* _Problem to solve_
Once you have read the listing, print all of it word for word.
[Data in this exercise Boundary: Start]
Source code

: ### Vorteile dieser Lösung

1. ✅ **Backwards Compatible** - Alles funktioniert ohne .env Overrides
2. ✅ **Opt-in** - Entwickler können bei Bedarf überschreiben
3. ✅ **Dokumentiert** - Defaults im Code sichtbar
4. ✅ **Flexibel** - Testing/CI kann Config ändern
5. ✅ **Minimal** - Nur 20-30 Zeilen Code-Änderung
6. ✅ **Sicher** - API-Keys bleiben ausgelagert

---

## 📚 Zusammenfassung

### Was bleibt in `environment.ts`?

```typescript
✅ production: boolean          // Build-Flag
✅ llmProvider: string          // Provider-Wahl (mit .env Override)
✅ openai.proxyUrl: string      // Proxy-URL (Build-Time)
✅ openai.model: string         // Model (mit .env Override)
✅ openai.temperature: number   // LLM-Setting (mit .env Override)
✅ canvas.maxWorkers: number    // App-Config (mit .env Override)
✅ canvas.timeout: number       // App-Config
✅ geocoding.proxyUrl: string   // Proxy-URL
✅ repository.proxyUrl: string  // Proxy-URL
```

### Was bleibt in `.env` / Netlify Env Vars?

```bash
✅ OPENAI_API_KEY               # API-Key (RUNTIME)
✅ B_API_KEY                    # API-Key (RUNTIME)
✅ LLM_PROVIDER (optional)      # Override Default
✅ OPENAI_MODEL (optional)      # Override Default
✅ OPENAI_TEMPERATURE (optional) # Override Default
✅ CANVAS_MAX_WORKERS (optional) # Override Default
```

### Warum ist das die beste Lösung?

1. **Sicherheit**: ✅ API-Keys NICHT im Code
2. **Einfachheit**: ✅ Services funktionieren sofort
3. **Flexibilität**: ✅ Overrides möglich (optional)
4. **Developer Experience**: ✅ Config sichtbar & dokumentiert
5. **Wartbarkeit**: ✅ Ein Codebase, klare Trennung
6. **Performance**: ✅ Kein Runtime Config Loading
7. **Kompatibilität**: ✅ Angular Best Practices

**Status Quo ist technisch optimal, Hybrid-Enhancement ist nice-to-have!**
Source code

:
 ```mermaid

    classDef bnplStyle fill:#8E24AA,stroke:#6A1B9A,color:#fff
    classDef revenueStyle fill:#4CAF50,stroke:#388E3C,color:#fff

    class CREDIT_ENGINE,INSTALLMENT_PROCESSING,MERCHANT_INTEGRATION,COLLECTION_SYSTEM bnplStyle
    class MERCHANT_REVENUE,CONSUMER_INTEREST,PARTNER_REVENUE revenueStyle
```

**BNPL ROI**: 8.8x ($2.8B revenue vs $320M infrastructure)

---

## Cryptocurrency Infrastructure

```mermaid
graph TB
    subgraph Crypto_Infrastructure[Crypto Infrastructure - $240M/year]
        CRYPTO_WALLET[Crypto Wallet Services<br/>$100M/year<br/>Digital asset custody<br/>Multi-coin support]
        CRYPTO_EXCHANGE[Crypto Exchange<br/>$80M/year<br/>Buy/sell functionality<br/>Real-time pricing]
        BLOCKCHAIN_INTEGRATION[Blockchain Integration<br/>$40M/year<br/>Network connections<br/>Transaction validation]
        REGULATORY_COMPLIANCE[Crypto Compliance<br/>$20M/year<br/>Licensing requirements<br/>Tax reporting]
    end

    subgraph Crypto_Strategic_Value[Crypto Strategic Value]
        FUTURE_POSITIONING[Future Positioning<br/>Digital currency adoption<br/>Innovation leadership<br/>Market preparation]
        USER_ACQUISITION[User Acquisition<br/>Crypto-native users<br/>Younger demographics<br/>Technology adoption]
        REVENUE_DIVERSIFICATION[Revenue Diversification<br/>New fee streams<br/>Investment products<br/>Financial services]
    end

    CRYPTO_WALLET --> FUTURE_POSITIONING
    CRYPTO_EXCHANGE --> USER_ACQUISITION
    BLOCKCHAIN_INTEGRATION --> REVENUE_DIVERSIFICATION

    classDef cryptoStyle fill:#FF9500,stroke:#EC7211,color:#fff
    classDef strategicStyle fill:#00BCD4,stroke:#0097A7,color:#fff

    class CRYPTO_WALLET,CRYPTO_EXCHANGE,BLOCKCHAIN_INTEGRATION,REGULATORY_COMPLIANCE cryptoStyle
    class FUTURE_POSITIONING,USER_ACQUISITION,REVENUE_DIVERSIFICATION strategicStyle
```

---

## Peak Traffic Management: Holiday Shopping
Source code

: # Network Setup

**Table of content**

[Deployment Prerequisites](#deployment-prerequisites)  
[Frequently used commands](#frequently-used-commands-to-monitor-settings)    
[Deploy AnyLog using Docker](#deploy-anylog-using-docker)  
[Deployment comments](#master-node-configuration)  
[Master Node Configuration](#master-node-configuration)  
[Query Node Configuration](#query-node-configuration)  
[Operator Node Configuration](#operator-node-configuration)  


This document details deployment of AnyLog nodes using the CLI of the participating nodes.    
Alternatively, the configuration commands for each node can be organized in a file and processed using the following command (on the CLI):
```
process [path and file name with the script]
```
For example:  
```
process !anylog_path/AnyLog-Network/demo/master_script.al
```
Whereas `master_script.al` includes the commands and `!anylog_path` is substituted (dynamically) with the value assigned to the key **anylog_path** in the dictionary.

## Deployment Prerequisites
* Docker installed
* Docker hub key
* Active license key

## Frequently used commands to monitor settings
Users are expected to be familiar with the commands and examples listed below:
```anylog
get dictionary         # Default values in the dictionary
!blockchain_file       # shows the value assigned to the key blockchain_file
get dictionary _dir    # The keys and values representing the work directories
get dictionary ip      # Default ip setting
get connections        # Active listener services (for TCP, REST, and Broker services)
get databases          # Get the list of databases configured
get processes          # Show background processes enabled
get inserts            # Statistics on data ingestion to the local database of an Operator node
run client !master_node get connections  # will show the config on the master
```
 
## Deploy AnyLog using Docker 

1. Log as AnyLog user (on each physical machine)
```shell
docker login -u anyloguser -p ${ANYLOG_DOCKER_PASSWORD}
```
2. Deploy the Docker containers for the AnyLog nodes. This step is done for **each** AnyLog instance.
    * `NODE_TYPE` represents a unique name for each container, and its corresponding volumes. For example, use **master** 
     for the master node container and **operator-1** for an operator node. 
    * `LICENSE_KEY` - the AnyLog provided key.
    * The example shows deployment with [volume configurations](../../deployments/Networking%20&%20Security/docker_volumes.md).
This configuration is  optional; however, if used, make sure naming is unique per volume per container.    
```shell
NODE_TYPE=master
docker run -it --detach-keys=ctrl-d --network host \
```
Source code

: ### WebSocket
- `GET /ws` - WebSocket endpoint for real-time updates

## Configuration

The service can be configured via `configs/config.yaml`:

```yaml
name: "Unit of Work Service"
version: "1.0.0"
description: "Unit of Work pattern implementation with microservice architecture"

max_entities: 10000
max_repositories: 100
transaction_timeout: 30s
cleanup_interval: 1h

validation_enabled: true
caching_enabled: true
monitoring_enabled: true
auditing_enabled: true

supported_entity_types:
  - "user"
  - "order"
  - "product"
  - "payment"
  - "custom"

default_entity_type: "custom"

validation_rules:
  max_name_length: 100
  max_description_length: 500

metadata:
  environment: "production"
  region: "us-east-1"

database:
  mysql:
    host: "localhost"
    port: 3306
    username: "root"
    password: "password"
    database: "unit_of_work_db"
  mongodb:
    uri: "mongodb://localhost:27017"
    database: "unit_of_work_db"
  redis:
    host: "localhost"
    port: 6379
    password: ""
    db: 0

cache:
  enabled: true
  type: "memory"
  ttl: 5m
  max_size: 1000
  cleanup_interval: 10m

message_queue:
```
[Data in this exercise Boundary: End]
* _Task solution_
Source code

: ### Vorteile dieser Lösung

1. ✅ **Backwards Compatible** - Alles funktioniert ohne .env Overrides
2. ✅ **Opt-in** - Entwickler können bei Bedarf überschreiben
3. ✅ **Dokumentiert** - Defaults im Code sichtbar
4. ✅ **Flexibel** - Testing/CI kann Config ändern
5. ✅ **Minimal** - Nur 20-30 Zeilen Code-Änderung
6. ✅ **Sicher** - API-Keys bleiben ausgelagert

---

## 📚 Zusammenfassung

### Was bleibt in `environment.ts`?

```typescript
✅ production: boolean          // Build-Flag
✅ llmProvider: string          // Provider-Wahl (mit .env Override)
✅ openai.proxyUrl: string      // Proxy-URL (Build-Time)
✅ openai.model: string         // Model (mit .env Override)
✅ openai.temperature: number   // LLM-Setting (mit .env Override)
✅ canvas.maxWorkers: number    // App-Config (mit .env Override)
✅ canvas.timeout: number       // App-Config
✅ geocoding.proxyUrl: string   // Proxy-URL
✅ repository.proxyUrl: string  // Proxy-URL
```

### Was bleibt in `.env` / Netlify Env Vars?

```bash
✅ OPENAI_API_KEY               # API-Key (RUNTIME)
✅ B_API_KEY                    # API-Key (RUNTIME)
✅ LLM_PROVIDER (optional)      # Override Default
✅ OPENAI_MODEL (optional)      # Override Default
✅ OPENAI_TEMPERATURE (optional) # Override Default
✅ CANVAS_MAX_WORKERS (optional) # Override Default
```

### Warum ist das die beste Lösung?

1. **Sicherheit**: ✅ API-Keys NICHT im Code
2. **Einfachheit**: ✅ Services funktionieren sofort
3. **Flexibilität**: ✅ Overrides möglich (optional)
4. **Developer Experience**: ✅ Config sichtbar & dokumentiert
5. **Wartbarkeit**: ✅ Ein Codebase, klare Trennung
6. **Performance**: ✅ Kein Runtime Config Loading
7. **Kompatibilität**: ✅ Angular Best Practices

**Status Quo ist technisch optimal, Hybrid-Enhancement ist nice-to-have!**
Source code

:
 ```mermaid

    classDef bnplStyle fill:#8E24AA,stroke:#6A1B9A,color:#fff
    classDef revenueStyle fill:#4CAF50,stroke:#388E3C,color:#fff

    class CREDIT_ENGINE,INSTALLMENT_PROCESSING,MERCHANT_INTEGRATION,COLLECTION_SYSTEM bnplStyle
    class MERCHANT_REVENUE,CONSUMER_INTEREST,PARTNER_REVENUE revenueStyle
```

**BNPL ROI**: 8.8x ($2.8B revenue vs $320M infrastructure)

---

## Cryptocurrency Infrastructure

```mermaid
graph TB
    subgraph Crypto_Infrastructure[Crypto Infrastructure - $240M/year]
        CRYPTO_WALLET[Crypto Wallet Services<br/>$100M/year<br/>Digital asset custody<br/>Multi-coin support]
        CRYPTO_EXCHANGE[Crypto Exchange<br/>$80M/year<br/>Buy/sell functionality<br/>Real-time pricing]
        BLOCKCHAIN_INTEGRATION[Blockchain Integration<br/>$40M/year<br/>Network connections<br/>Transaction validation]
        REGULATORY_COMPLIANCE[Crypto Compliance<br/>$20M/year<br/>Licensing requirements<br/>Tax reporting]
    end

    subgraph Crypto_Strategic_Value[Crypto Strategic Value]
        FUTURE_POSITIONING[Future Positioning<br/>Digital currency adoption<br/>Innovation leadership<br/>Market preparation]
        USER_ACQUISITION[User Acquisition<br/>Crypto-native users<br/>Younger demographics<br/>Technology adoption]
        REVENUE_DIVERSIFICATION[Revenue Diversification<br/>New fee streams<br/>Investment products<br/>Financial services]
    end

    CRYPTO_WALLET --> FUTURE_POSITIONING
    CRYPTO_EXCHANGE --> USER_ACQUISITION
    BLOCKCHAIN_INTEGRATION --> REVENUE_DIVERSIFICATION

    classDef cryptoStyle fill:#FF9500,stroke:#EC7211,color:#fff
    classDef strategicStyle fill:#00BCD4,stroke:#0097A7,color:#fff

    class CRYPTO_WALLET,CRYPTO_EXCHANGE,BLOCKCHAIN_INTEGRATION,REGULATORY_COMPLIANCE cryptoStyle
    class FUTURE_POSITIONING,USER_ACQUISITION,REVENUE_DIVERSIFICATION strategicStyle
```

---

## Peak Traffic Management: Holiday Shopping
Source code

: # Network Setup

**Table of content**

[Deployment Prerequisites](#deployment-prerequisites)  
[Frequently used commands](#frequently-used-commands-to-monitor-settings)    
[Deploy AnyLog using Docker](#deploy-anylog-using-docker)  
[Deployment comments](#master-node-configuration)  
[Master Node Configuration](#master-node-configuration)  
[Query Node Configuration](#query-node-configuration)  
[Operator Node Configuration](#operator-node-configuration)  


This document details deployment of AnyLog nodes using the CLI of the participating nodes.    
Alternatively, the configuration commands for each node can be organized in a file and processed using the following command (on the CLI):
```
process [path and file name with the script]
```
For example:  
```
process !anylog_path/AnyLog-Network/demo/master_script.al
```
Whereas `master_script.al` includes the commands and `!anylog_path` is substituted (dynamically) with the value assigned to the key **anylog_path** in the dictionary.

## Deployment Prerequisites
* Docker installed
* Docker hub key
* Active license key

## Frequently used commands to monitor settings
Users are expected to be familiar with the commands and examples listed below:
```anylog
get dictionary         # Default values in the dictionary
!blockchain_file       # shows the value assigned to the key blockchain_file
get dictionary _dir    # The keys and values representing the work directories
get dictionary ip      # Default ip setting
get connections        # Active listener services (for TCP, REST, and Broker services)
get databases          # Get the list of databases configured
get processes          # Show background processes enabled
get inserts            # Statistics on data ingestion to the local database of an Operator node
run client !master_node get connections  # will show the config on the master
```
 
## Deploy AnyLog using Docker 

1. Log as AnyLog user (on each physical machine)
```shell
docker login -u anyloguser -p ${ANYLOG_DOCKER_PASSWORD}
```
2. Deploy the Docker containers for the AnyLog nodes. This step is done for **each** AnyLog instance.
    * `NODE_TYPE` represents a unique name for each container, and its corresponding volumes. For example, use **master** 
     for the master node container and **operator-1** for an operator node. 
    * `LICENSE_KEY` - the AnyLog provided key.
    * The example shows deployment with [volume configurations](../../deployments/Networking%20&%20Security/docker_volumes.md).
This configuration is  optional; however, if used, make sure naming is unique per volume per container.    
```shell
NODE_TYPE=master
docker run -it --detach-keys=ctrl-d --network host \
```
Source code

: ### WebSocket
- `GET /ws` - WebSocket endpoint for real-time updates

## Configuration

The service can be configured via `configs/config.yaml`:

```yaml
name: "Unit of Work Service"
version: "1.0.0"
description: "Unit of Work pattern implementation with microservice architecture"

max_entities: 10000
max_repositories: 100
transaction_timeout: 30s
cleanup_interval: 1h

validation_enabled: true
caching_enabled: true
monitoring_enabled: true
auditing_enabled: true

supported_entity_types:
  - "user"
  - "order"
  - "product"
  - "payment"
  - "custom"

default_entity_type: "custom"

validation_rules:
  max_name_length: 100
  max_description_length: 500

metadata:
  environment: "production"
  region: "us-east-1"

database:
  mysql:
    host: "localhost"
    port: 3306
    username: "root"
    password: "password"
    database: "unit_of_work_db"
  mongodb:
    uri: "mongodb://localhost:27017"
    database: "unit_of_work_db"
  redis:
    host: "localhost"
    port: 6379
    password: ""
    db: 0

cache:
  enabled: true
  type: "memory"
  ttl: 5m
  max_size: 1000
  cleanup_interval: 10m

message_queue:
```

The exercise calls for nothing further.